The operational governance layer BEIREK establishes on capital-intensive and financed projects converts this architecture into a concrete operating discipline. For every critical indicator at the project and asset level we compute the control band from the date of commissioning forward, attach the band as an annex to the project management plan, and tier intervention authority by the duration of the band breach: the first tier remains with the site team, the second escalates to the project manager, the third to the investment committee. The function of that tiering is not to slow decision-making but to reserve rapid decision-making for the situations that constitute genuine shifts.
Second, we operate a decision record opened at the moment of proposal for every intervention decision; the record carries the rationale, the numerical expression of the expected effect, and the date on which that effect will be measured, and closing the record on that date is mandatory. The principal value produced by this record is not the audit of individual decisions but the pattern that emerges several periods later: which classes of deviation reverted on their own without intervention, which represented genuine shifts, and in which units intervention frequency runs structurally high. That pattern also constitutes the strongest evidence set available to present to a reviewing party in a due diligence process, since it demonstrates that the process is managed independently of the founder or of any single manager's intuition.
The greatest resistance in implementing this discipline arises around the institutional legitimation of restraint. Declining to intervene in a deviation that remains inside the band carries the risk of appearing, to a board looking in from outside, as inaction, and that risk is the principal reason most managers prefer the unnecessary intervention.
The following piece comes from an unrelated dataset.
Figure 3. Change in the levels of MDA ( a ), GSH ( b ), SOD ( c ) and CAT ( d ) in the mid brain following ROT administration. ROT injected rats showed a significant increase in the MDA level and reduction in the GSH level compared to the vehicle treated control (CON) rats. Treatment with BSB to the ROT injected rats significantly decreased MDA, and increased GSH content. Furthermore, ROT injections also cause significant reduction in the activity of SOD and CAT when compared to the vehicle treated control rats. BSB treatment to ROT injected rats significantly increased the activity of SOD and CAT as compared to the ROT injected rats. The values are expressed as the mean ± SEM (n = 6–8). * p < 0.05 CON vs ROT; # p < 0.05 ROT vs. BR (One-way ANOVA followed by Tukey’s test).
The control band must therefore be recognized not only within the operating unit but at the upper rungs of the reporting line; making the sentence "this movement is within band and no intervention was taken" a statement that can be entered into board minutes is the most critical and most frequently omitted component of the architecture. Absent that recognition, the tiering of authority leaves the written band as paper.
Knowing when a process ought to be corrected is harder than knowing how to correct it, because the first requires defending inaction while the second requires only justifying action. The question worth asking in institutional decision-making is not what should be done about last period's deviation, but on what criterion the claim rests that the deviation required a decision at all — and where that criterion is established after the deviation has been observed, there is in fact no criterion.